Assignment. Among the records below, find the line with "right back paw: (270, 236)" and the line with "left front paw: (294, 267)". Set down both and every line between, exactly and with no pictures, but nothing else.

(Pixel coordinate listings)
::::
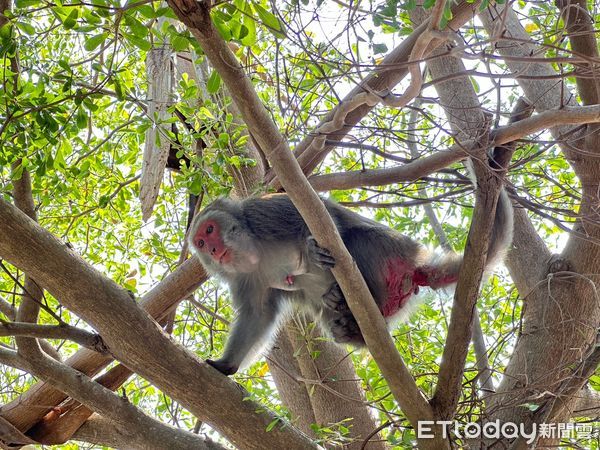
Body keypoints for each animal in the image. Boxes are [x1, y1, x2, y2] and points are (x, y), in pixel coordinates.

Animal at [190, 173, 512, 376]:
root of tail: (416, 266)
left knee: (356, 240)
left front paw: (311, 249)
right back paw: (348, 327)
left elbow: (316, 217)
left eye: (210, 229)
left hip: (389, 252)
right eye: (201, 243)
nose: (214, 249)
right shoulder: (245, 280)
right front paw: (226, 364)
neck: (253, 251)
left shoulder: (265, 211)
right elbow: (258, 314)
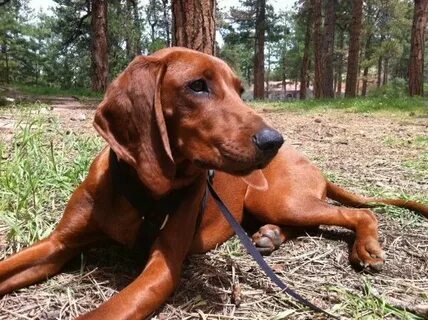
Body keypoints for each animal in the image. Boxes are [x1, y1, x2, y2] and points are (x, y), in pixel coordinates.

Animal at [0, 46, 428, 318]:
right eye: (198, 85)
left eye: (239, 90)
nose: (273, 140)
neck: (141, 190)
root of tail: (312, 162)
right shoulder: (58, 244)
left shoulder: (161, 269)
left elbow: (104, 313)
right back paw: (270, 236)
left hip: (281, 199)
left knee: (357, 214)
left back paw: (366, 247)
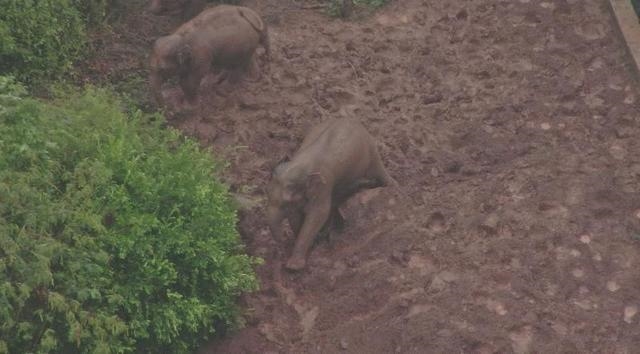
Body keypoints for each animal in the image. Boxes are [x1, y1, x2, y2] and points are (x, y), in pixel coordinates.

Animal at [266, 119, 396, 272]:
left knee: (378, 170)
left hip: (371, 150)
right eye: (267, 194)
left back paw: (393, 185)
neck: (300, 164)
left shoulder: (324, 184)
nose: (281, 243)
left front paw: (294, 267)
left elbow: (318, 213)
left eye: (285, 203)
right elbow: (296, 216)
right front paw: (313, 243)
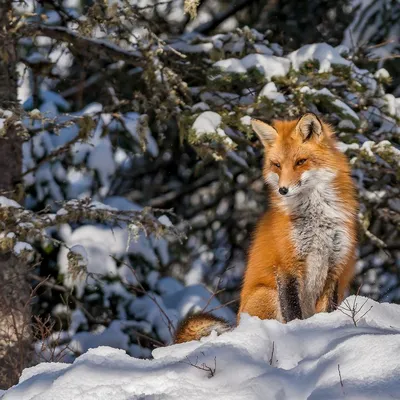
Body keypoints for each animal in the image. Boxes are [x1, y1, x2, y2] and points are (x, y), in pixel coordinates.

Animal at [175, 113, 360, 344]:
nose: (283, 190)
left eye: (301, 162)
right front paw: (299, 334)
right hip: (267, 294)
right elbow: (292, 311)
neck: (316, 218)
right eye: (277, 165)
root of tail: (238, 323)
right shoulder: (286, 264)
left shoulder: (335, 265)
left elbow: (329, 309)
::::
Result below.
right back paw: (270, 236)
left hip: (281, 199)
left knee: (357, 214)
left back paw: (366, 247)
Body keypoints for each animal in the image. Boxes are [x1, y1, x2, y2] and points are (x, y), in pixel coordinates.

Animal at [266, 119, 396, 272]:
left knee: (378, 170)
left hip: (371, 150)
right eye: (267, 194)
left back paw: (393, 185)
neck: (300, 164)
left shoulder: (324, 184)
nose: (281, 243)
left front paw: (294, 267)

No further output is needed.